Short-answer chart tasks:
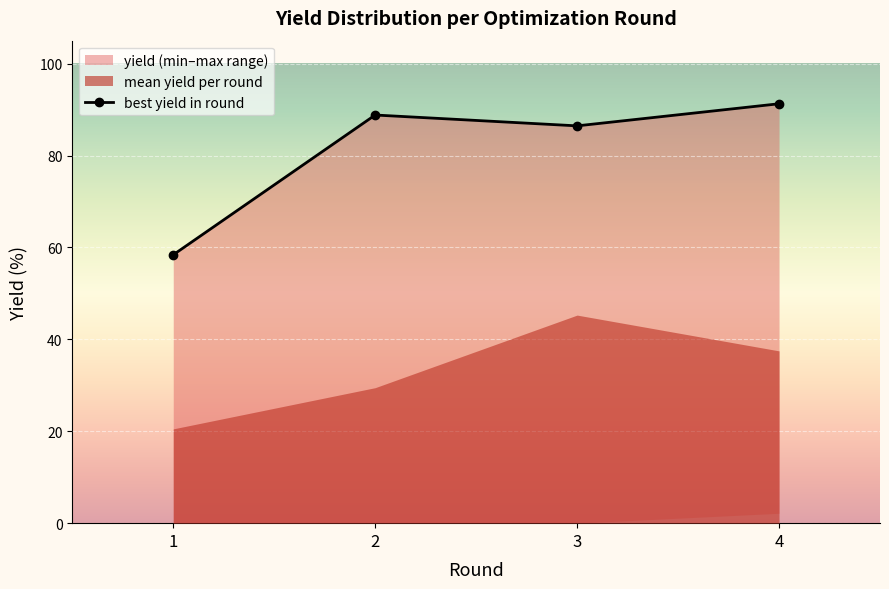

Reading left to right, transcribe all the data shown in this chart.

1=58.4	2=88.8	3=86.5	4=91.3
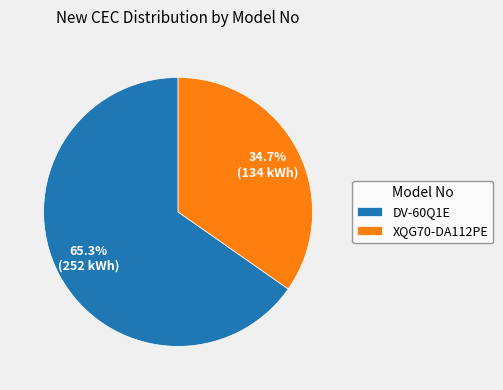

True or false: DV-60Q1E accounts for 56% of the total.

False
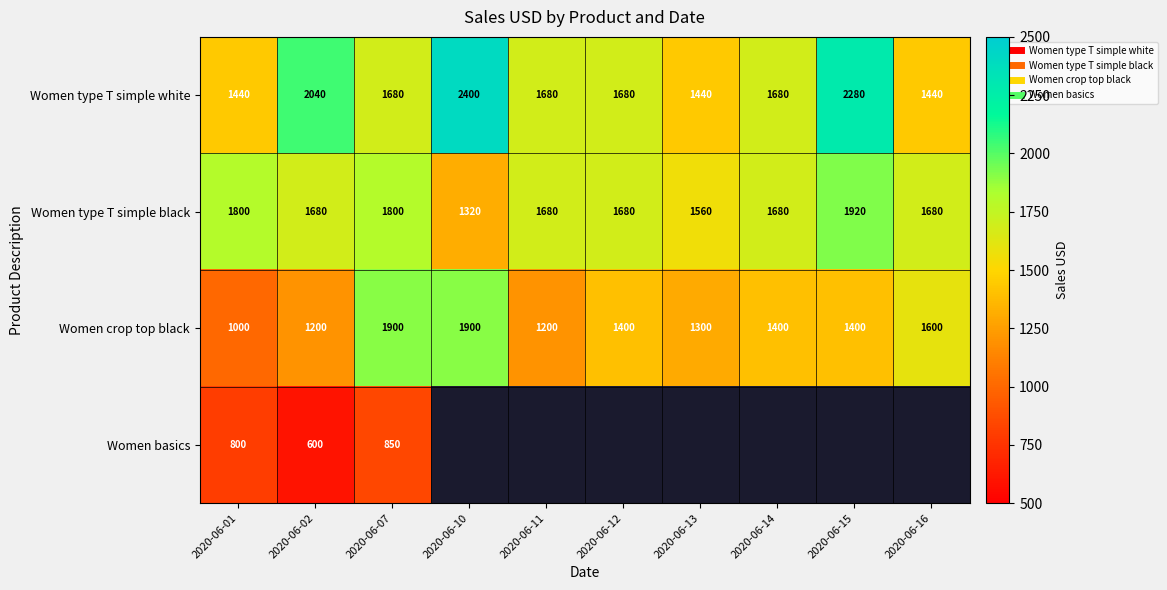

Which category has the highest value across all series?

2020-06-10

#### [Task prompt]
Revise the records above by changing "highest" to "largest" and keeping every other word the same. Leave the pictures out of your version.

#### [Response area]
Reading left to right, transcribe all the data shown in this chart.

1=58.4	2=88.8	3=86.5	4=91.3

True or false: DV-60Q1E accounts for 56% of the total.

False

Which category has the largest value across all series?

2020-06-10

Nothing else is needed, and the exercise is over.